To do: Print the listing below only from the line that has "Frontiers in Genetics |" through the line that has "Figure 2. Changes", exactly, and drop any picture.

Extracted data:
++++++

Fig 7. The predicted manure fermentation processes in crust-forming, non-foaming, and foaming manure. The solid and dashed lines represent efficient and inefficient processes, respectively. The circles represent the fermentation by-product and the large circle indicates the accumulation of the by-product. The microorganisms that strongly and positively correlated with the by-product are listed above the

++++++

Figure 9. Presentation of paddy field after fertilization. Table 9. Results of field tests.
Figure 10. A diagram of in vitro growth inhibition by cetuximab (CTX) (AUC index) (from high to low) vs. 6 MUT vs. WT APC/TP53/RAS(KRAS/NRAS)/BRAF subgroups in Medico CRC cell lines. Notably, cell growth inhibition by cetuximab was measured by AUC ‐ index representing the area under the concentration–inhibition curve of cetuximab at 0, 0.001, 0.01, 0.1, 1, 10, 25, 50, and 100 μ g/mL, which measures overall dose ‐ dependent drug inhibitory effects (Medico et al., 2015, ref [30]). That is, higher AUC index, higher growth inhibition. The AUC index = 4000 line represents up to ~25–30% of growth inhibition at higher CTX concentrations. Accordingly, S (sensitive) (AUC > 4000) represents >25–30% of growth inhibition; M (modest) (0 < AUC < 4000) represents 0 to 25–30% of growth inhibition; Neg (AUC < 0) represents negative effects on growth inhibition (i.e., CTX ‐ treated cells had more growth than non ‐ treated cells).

++++++

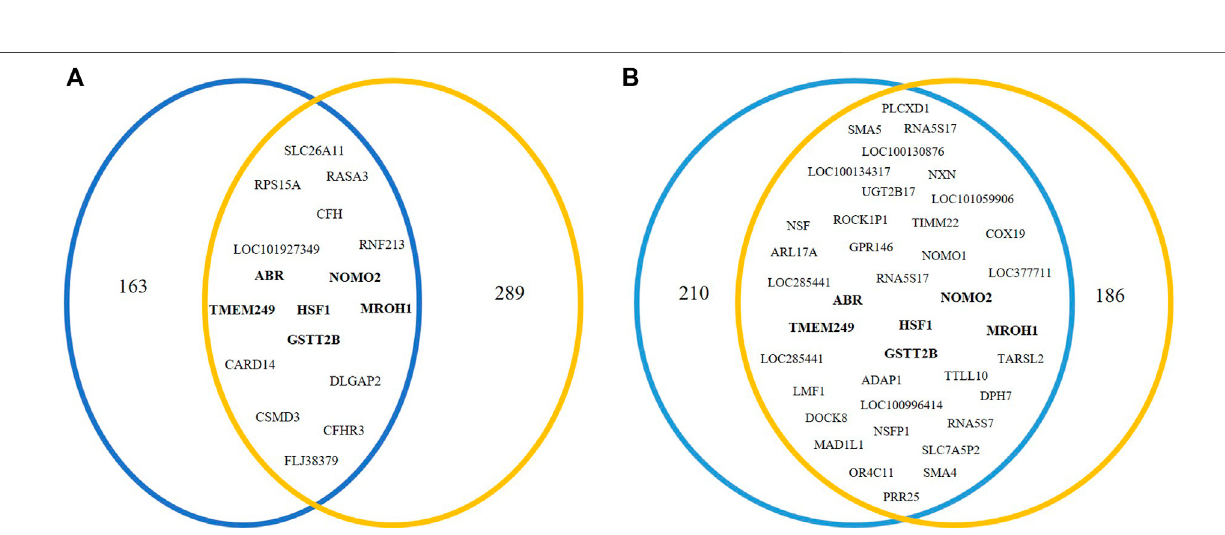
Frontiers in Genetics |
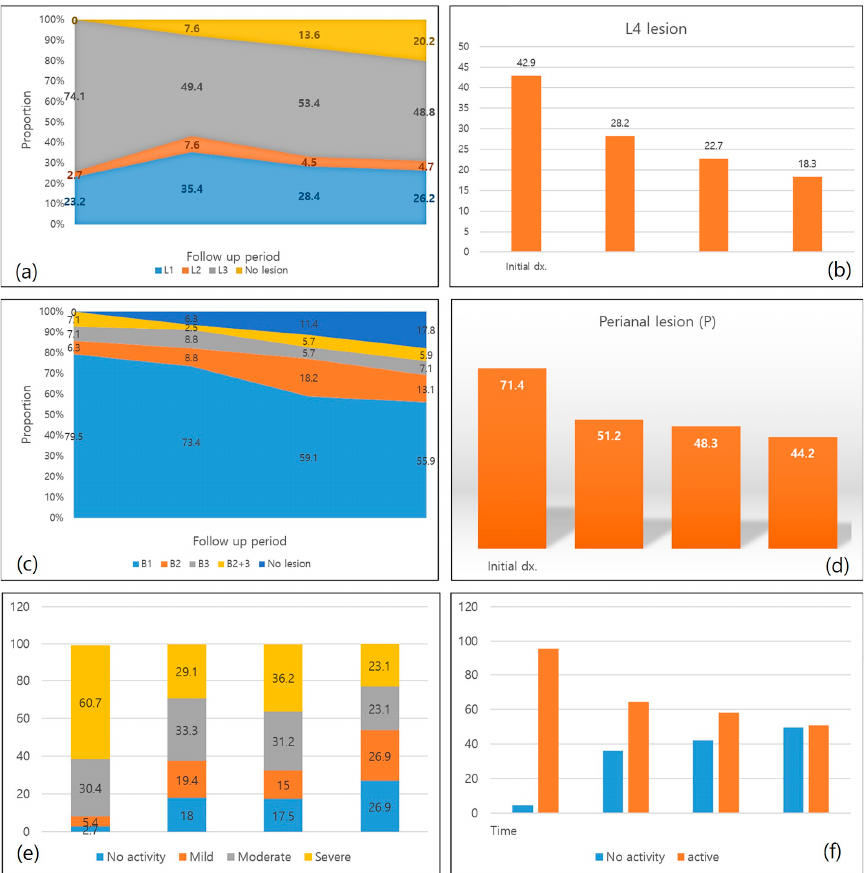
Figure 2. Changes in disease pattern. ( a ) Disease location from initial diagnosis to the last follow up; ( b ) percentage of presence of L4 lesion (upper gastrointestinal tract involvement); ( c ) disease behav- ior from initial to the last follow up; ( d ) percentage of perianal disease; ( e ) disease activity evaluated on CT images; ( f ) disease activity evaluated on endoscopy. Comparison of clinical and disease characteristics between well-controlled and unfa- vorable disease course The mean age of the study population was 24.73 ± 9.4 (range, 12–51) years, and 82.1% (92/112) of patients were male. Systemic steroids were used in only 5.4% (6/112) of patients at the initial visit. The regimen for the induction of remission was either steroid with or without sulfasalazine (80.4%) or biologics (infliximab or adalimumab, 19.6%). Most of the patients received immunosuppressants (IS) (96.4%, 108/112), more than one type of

++++++

Written solution:
Frontiers in Genetics |
Figure 2. Changes in disease pattern. ( a ) Disease location from initial diagnosis to the last follow up; ( b ) percentage of presence of L4 lesion (upper gastrointestinal tract involvement); ( c ) disease behav- ior from initial to the last follow up; ( d ) percentage of perianal disease; ( e ) disease activity evaluated on CT images; ( f ) disease activity evaluated on endoscopy. Comparison of clinical and disease characteristics between well-controlled and unfa- vorable disease course The mean age of the study population was 24.73 ± 9.4 (range, 12–51) years, and 82.1% (92/112) of patients were male. Systemic steroids were used in only 5.4% (6/112) of patients at the initial visit. The regimen for the induction of remission was either steroid with or without sulfasalazine (80.4%) or biologics (infliximab or adalimumab, 19.6%). Most of the patients received immunosuppressants (IS) (96.4%, 108/112), more than one type of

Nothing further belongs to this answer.